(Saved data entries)
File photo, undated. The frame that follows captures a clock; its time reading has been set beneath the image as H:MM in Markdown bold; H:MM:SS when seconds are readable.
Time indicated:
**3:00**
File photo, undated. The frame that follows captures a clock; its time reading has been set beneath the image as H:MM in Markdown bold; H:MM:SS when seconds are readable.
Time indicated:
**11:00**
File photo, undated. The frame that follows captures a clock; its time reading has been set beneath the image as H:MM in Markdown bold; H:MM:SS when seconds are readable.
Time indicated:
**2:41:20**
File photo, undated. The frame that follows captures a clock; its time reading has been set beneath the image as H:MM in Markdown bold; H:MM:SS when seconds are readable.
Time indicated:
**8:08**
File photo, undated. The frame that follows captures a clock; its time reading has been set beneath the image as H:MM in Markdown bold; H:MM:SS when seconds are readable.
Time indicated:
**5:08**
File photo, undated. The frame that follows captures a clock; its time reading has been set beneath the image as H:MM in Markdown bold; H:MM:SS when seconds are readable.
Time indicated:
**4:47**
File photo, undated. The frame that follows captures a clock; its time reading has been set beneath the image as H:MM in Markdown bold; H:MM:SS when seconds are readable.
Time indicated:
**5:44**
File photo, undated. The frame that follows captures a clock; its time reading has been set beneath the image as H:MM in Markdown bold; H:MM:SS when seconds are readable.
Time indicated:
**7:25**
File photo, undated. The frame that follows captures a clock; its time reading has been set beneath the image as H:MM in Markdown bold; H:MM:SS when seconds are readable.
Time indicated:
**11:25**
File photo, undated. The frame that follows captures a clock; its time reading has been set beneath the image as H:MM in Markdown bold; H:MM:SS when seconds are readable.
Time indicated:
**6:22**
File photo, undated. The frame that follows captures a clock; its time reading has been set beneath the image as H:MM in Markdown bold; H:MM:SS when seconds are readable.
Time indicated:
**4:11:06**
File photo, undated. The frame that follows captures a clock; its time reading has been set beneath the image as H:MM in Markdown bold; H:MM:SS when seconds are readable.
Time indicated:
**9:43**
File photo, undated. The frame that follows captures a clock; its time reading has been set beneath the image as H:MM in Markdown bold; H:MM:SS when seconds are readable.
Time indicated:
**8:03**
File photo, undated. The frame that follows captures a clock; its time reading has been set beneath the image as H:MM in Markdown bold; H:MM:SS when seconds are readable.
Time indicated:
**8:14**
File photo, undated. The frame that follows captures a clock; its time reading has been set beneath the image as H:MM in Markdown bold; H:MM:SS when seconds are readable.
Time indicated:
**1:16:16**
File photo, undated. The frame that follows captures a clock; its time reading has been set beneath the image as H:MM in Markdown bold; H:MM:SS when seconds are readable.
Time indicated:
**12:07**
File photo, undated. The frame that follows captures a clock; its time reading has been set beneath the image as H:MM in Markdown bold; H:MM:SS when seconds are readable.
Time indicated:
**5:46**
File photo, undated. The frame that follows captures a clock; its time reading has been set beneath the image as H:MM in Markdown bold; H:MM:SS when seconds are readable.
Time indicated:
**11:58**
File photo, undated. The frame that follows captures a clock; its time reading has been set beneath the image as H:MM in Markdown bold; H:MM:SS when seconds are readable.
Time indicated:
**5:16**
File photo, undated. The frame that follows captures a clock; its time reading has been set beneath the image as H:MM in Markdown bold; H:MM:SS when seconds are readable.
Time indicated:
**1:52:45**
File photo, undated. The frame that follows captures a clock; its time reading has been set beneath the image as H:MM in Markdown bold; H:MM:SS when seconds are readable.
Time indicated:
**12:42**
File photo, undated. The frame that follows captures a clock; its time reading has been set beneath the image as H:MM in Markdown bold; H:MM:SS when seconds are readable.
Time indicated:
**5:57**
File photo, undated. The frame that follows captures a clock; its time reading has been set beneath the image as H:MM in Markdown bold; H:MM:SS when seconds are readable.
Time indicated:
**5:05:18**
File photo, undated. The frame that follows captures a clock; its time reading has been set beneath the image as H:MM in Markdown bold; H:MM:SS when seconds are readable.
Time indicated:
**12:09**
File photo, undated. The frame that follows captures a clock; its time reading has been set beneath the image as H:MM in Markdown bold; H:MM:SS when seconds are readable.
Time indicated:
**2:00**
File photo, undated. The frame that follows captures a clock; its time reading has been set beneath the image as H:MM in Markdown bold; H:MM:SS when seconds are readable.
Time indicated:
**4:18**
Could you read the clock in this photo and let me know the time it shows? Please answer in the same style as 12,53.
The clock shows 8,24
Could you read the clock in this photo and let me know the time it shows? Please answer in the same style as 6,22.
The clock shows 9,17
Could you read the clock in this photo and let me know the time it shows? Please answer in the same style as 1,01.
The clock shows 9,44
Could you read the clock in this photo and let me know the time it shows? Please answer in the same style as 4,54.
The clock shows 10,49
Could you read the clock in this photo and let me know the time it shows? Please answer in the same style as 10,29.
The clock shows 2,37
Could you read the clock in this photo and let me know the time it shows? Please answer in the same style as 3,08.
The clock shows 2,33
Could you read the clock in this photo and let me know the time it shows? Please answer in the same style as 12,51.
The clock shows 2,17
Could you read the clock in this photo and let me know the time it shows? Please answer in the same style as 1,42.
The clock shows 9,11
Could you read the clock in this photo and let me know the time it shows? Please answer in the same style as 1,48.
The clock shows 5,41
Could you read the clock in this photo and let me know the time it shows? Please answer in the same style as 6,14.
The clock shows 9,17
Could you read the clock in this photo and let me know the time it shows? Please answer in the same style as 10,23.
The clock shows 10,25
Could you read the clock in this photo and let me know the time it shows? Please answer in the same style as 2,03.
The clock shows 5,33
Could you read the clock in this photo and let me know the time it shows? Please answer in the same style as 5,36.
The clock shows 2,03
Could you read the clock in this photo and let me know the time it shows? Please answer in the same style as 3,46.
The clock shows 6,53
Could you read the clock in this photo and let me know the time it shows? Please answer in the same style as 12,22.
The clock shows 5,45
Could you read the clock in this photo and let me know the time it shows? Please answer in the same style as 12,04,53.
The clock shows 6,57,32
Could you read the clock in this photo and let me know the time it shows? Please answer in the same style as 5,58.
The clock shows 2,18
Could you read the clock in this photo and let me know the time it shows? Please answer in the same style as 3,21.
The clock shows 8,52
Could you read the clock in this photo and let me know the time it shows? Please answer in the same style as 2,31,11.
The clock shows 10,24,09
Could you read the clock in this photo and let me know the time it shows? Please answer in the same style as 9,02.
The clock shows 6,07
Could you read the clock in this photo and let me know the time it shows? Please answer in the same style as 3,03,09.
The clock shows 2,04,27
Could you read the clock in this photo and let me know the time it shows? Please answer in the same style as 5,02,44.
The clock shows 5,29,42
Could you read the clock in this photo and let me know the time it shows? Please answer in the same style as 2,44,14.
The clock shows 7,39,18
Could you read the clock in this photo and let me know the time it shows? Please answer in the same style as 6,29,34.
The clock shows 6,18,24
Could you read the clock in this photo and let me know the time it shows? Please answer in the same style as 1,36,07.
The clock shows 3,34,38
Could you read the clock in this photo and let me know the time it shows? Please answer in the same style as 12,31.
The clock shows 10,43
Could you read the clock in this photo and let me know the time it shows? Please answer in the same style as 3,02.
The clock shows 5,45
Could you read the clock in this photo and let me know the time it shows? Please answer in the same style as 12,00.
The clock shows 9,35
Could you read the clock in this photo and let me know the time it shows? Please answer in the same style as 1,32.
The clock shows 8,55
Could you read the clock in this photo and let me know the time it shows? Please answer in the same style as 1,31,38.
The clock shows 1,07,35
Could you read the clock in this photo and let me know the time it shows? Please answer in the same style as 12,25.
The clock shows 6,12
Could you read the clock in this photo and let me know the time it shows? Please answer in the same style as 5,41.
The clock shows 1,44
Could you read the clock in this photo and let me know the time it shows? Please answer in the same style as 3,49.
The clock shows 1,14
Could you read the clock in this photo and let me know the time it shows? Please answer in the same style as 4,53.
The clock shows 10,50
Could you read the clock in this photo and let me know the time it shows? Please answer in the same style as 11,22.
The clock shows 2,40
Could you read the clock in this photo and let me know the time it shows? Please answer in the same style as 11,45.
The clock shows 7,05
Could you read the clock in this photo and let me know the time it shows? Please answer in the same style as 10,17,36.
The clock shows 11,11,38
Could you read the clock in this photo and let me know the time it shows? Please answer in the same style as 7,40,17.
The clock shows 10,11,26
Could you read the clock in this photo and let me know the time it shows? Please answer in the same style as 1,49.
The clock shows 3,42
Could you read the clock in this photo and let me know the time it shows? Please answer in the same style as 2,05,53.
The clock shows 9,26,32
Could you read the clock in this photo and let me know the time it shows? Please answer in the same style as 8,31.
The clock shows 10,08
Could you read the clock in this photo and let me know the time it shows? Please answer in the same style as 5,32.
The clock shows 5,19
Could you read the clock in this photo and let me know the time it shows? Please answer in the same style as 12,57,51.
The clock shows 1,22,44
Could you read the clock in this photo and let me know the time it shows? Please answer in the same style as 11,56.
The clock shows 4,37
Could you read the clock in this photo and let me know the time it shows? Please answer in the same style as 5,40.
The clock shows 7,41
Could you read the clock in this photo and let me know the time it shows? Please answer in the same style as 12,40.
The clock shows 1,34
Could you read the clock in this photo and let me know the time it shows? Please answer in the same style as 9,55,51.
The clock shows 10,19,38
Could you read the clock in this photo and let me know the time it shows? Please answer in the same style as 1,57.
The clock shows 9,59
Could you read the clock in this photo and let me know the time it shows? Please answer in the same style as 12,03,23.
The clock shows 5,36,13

** Task objective **
Reproduce the lines between the one containing "style as 6,22." and the one containing "The clock shows 9,44", inclusive, substituting "same format" for "same style" and leaving everything else unchanged.

** Task response **
Could you read the clock in this photo and let me know the time it shows? Please answer in the same format as 6,22.
The clock shows 9,17
Could you read the clock in this photo and let me know the time it shows? Please answer in the same format as 1,01.
The clock shows 9,44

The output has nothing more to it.